[[ Excerpted data open ]]

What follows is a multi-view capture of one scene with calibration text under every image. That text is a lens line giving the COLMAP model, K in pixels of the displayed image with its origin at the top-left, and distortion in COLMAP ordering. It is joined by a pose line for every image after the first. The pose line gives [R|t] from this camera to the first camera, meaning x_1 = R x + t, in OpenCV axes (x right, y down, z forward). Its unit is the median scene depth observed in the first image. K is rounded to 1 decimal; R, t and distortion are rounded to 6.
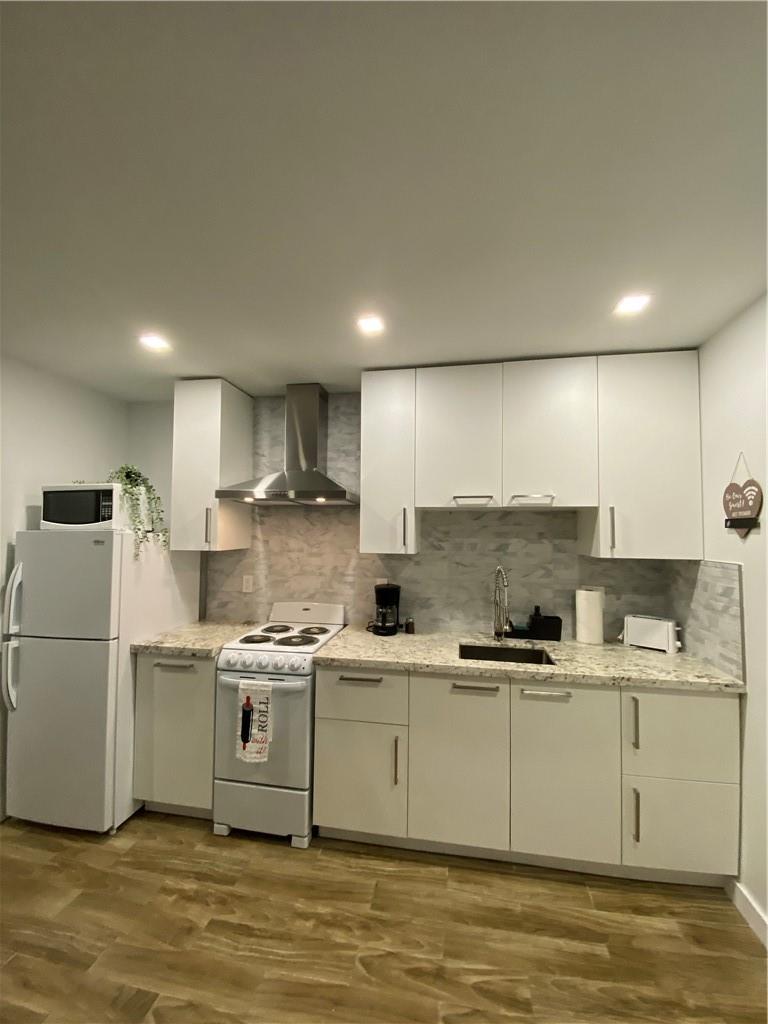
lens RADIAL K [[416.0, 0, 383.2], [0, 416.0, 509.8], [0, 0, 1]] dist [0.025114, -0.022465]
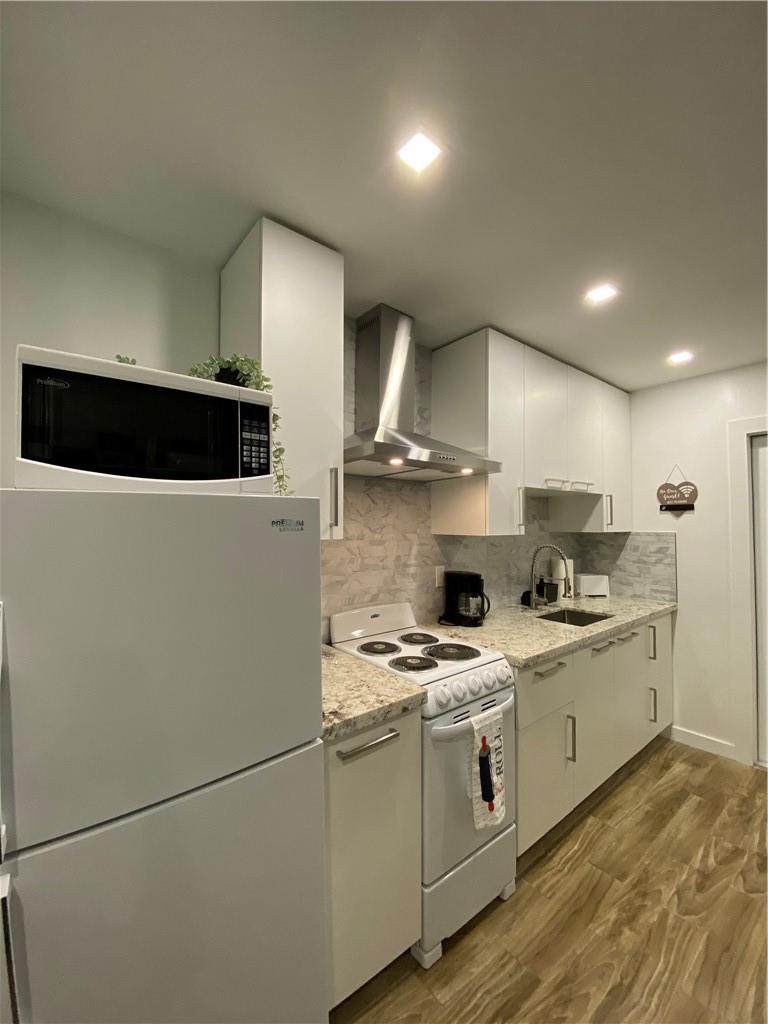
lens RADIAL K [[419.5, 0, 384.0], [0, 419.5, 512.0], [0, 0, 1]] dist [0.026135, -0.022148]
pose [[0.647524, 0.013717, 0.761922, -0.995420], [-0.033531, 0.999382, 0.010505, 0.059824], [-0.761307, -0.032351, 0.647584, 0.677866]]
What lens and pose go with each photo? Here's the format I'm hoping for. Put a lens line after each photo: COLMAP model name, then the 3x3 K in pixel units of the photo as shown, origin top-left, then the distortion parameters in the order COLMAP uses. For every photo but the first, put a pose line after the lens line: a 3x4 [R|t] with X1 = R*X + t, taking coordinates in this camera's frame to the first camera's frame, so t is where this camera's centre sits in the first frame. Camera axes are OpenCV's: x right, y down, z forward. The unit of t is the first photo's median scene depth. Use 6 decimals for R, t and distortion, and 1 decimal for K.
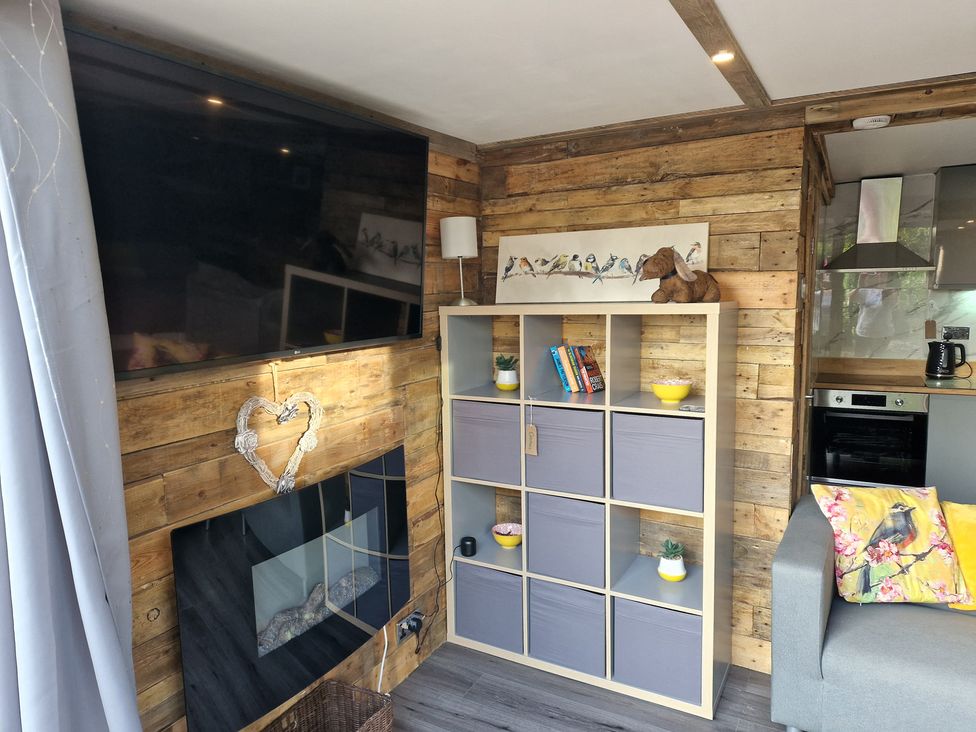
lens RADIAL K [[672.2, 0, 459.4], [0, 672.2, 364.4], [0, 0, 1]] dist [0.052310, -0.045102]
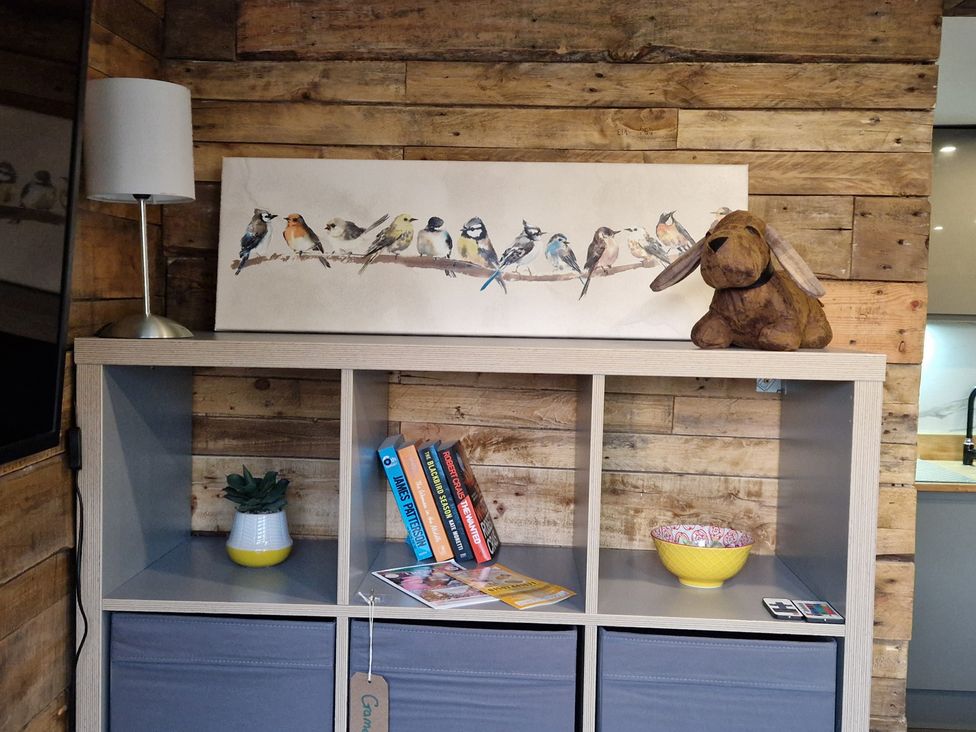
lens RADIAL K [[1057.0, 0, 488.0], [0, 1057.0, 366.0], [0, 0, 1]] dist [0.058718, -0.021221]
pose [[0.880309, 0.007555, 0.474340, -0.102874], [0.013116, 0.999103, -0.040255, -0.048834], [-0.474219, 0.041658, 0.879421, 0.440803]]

[[ Excerpted data closed ]]
[[ Excerpted data open ]]

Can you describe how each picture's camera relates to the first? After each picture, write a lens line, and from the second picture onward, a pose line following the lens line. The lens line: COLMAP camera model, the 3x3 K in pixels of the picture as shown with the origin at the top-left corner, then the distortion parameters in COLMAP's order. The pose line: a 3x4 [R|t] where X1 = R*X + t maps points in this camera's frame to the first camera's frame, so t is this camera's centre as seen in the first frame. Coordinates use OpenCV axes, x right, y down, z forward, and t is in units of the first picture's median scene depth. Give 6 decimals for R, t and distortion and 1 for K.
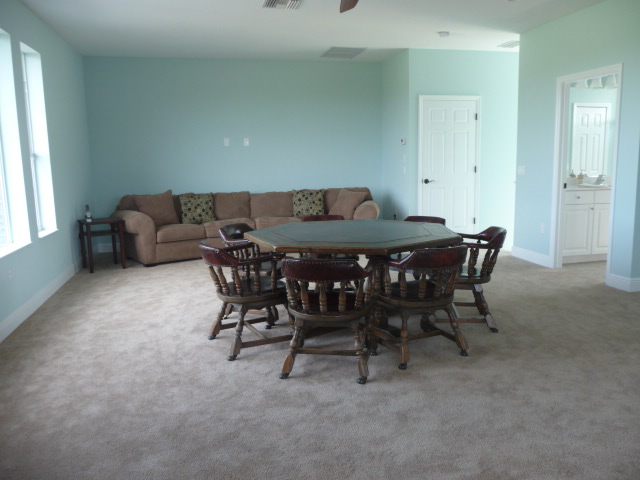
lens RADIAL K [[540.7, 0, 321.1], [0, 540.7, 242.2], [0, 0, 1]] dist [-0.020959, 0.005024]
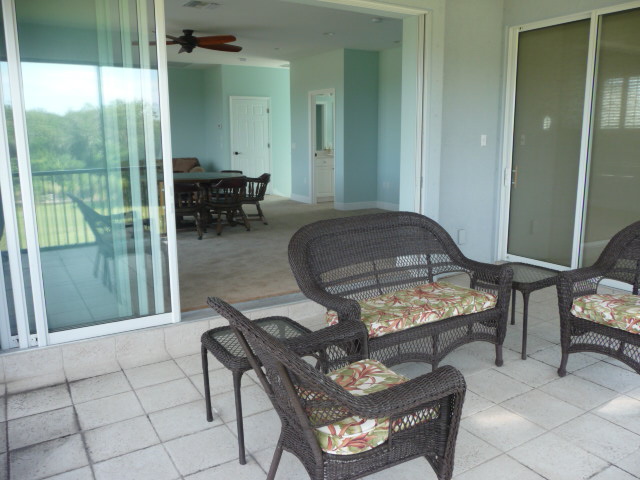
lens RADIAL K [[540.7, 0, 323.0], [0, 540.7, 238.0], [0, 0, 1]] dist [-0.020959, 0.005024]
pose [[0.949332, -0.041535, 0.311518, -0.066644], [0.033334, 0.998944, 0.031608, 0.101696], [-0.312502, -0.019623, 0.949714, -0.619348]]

[[ Excerpted data closed ]]

* Required action
Please copy the listing word for word, starting with the line that contains "What lens and" and going on through the line that contains "0.041658, 0.879421, 0.440803]]", both included. Leave the pictures out of your answer.

* Solution to this problem
What lens and pose go with each photo? Here's the format I'm hoping for. Put a lens line after each photo: COLMAP model name, then the 3x3 K in pixel units of the photo as shown, origin top-left, then the distortion parameters in the order COLMAP uses. For every photo but the first, put a pose line after the lens line: a 3x4 [R|t] with X1 = R*X + t, taking coordinates in this camera's frame to the first camera's frame, so t is where this camera's centre sits in the first frame. Camera axes are OpenCV's: x right, y down, z forward. The unit of t is the first photo's median scene depth. Use 6 decimals for R, t and distortion, and 1 decimal for K.
lens RADIAL K [[672.2, 0, 459.4], [0, 672.2, 364.4], [0, 0, 1]] dist [0.052310, -0.045102]
lens RADIAL K [[1057.0, 0, 488.0], [0, 1057.0, 366.0], [0, 0, 1]] dist [0.058718, -0.021221]
pose [[0.880309, 0.007555, 0.474340, -0.102874], [0.013116, 0.999103, -0.040255, -0.048834], [-0.474219, 0.041658, 0.879421, 0.440803]]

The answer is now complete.